§ SOURCE DOCUMENT

A Galway City Council election was held in Galway in Ireland on 24 May 2019 as part of that year's local elections. All 18 councillors were elected for a five-year term of office from 3 local electoral areas (LEAs) by single transferable vote. Following a recommendation of the 2018 LEA boundary review committee, the only change to the LEAs and seat distribution used in the 2014 elections was to move the electoral division of Claddagh from the West LEA to the Central LEA in line with population changes revealed by the 2016 census.

This is expected to be the last election to Galway City Council as plans were announced in 2018 to merge the City and County Councils by 2021.

Fianna Fáil became the largest party on the City Council gaining 2 seats in the process. Fine Gael lost 1 seat despite slightly increasing their vote. The Green Party emerged as the big winners winning 2 seats; 1 in each of Galway City Central and Galway City West and a nearly 5 fivefold increase in voteshare. Following two recounts the Social Democrats held onto a seat in Galway City East at the expense of Sinn Féin, and lost a seat in City Central to the Greens. Sinn Féin lost all their seats as their vote collapsed almost in half. To a significant extent the rise in support for both the Social Democrats and the Greens contributed to the loss for Sinn Féin.

§ WHAT THIS EXERCISE ASKS
1. Give the election article again from "Fianna Fáil became" up to and including "for Sinn Féin.", substituting "Green Party" for "Greens".
2. In the election article, which electoral division was moved from the West LEA to the Central LEA?

§ RAW RECORDS

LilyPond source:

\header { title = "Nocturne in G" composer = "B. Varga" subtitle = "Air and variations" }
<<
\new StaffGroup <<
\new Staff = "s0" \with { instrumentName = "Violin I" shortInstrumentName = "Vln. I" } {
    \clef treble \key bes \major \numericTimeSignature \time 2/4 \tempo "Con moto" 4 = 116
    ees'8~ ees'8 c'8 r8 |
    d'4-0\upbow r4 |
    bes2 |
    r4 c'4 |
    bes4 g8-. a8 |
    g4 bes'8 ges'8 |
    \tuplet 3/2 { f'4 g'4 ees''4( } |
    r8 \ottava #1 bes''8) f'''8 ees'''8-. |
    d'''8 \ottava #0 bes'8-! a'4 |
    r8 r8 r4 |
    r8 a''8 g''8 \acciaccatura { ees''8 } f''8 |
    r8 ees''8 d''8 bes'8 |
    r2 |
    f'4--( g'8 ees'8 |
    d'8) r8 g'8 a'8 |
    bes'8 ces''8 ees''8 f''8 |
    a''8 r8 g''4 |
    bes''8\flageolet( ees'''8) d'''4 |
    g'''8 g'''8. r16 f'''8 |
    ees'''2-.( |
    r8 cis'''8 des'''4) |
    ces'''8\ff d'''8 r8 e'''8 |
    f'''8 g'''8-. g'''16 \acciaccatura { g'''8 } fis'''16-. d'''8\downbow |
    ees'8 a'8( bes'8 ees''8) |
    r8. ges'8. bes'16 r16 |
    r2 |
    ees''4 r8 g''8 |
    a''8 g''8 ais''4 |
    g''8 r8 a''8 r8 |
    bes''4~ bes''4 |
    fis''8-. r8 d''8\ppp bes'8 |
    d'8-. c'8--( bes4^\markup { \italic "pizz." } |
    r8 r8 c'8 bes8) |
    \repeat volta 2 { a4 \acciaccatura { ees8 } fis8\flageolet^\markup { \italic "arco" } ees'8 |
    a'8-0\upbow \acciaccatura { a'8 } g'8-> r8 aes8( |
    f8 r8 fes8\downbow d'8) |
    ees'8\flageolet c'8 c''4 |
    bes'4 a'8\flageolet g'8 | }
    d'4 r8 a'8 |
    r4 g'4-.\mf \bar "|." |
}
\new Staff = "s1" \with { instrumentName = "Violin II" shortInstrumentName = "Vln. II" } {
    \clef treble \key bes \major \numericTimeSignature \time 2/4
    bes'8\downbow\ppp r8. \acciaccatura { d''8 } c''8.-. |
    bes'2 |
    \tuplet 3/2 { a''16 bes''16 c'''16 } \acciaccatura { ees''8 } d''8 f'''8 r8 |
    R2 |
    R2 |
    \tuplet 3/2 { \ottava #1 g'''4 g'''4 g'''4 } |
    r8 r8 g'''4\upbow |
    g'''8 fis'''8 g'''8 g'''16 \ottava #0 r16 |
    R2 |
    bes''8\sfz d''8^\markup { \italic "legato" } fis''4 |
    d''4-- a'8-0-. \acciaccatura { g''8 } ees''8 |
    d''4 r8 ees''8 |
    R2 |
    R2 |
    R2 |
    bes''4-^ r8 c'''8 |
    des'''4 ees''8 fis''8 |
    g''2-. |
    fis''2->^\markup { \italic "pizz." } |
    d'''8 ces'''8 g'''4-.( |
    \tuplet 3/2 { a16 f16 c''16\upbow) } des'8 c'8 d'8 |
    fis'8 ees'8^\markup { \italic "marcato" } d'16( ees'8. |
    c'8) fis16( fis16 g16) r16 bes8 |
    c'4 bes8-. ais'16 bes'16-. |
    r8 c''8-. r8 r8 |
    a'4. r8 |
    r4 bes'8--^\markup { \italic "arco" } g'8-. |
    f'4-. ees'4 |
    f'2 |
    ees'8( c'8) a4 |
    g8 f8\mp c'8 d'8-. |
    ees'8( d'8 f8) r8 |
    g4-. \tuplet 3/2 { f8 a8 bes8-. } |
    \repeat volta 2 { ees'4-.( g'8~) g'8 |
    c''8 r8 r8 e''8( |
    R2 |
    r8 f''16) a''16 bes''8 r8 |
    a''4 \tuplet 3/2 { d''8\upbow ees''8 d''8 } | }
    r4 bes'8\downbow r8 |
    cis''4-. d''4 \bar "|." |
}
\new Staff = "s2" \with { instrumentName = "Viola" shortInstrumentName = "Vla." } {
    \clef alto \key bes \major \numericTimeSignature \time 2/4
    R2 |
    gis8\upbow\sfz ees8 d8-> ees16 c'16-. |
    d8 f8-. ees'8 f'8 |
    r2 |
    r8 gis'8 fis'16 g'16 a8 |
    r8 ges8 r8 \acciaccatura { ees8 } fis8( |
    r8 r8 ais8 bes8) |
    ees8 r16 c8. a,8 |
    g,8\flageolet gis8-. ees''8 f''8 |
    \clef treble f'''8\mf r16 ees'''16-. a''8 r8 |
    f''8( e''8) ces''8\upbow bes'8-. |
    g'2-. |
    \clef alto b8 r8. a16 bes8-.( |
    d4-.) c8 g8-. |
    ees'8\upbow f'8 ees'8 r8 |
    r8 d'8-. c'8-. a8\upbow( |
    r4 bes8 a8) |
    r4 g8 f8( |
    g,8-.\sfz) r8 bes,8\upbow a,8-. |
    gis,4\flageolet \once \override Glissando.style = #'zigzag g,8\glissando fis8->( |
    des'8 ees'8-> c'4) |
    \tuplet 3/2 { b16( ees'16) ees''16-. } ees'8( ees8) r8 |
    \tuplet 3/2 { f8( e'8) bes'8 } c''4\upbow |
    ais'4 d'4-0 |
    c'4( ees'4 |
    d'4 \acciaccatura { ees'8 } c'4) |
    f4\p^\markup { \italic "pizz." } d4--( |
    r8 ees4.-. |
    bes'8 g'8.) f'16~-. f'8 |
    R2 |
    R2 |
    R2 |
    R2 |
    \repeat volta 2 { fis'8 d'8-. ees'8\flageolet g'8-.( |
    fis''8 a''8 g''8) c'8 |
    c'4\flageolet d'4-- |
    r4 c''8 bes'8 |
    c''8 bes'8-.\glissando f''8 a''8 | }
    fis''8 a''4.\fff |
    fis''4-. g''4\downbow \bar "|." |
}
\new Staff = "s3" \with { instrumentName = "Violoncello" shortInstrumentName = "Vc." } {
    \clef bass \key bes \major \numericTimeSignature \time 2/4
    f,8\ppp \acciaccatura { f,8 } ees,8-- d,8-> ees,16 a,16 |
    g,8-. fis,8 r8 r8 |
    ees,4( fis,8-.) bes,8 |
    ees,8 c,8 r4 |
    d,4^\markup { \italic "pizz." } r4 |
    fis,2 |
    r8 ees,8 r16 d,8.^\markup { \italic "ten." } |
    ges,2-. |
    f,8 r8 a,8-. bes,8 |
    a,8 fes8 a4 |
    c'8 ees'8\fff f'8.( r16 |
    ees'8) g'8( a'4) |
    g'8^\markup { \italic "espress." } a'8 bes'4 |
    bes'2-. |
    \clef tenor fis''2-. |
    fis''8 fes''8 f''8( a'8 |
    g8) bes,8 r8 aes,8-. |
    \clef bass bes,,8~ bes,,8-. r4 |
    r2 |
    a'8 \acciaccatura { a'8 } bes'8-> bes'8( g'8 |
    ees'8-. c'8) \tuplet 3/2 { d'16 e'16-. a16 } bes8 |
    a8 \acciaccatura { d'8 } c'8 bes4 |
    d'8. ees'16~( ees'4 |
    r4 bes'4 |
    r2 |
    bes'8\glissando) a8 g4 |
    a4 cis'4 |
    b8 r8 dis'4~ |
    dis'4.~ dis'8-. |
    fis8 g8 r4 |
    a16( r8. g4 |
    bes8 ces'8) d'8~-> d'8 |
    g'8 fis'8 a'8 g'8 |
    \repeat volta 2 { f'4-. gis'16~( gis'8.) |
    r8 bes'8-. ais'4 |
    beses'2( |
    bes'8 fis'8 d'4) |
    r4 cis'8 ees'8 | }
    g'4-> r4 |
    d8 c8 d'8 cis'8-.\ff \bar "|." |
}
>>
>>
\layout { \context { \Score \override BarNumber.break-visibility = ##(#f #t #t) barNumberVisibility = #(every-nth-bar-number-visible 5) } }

§ ANSWERS IN ORDER
1.
Fianna Fáil became the largest party on the City Council gaining 2 seats in the process. Fine Gael lost 1 seat despite slightly increasing their vote. The Green Party emerged as the big winners winning 2 seats; 1 in each of Galway City Central and Galway City West and a nearly 5 fivefold increase in voteshare. Following two recounts the Social Democrats held onto a seat in Galway City East at the expense of Sinn Féin, and lost a seat in City Central to the Green Party. Sinn Féin lost all their seats as their vote collapsed almost in half. To a significant extent the rise in support for both the Social Democrats and the Green Party contributed to the loss for Sinn Féin.

2. Claddagh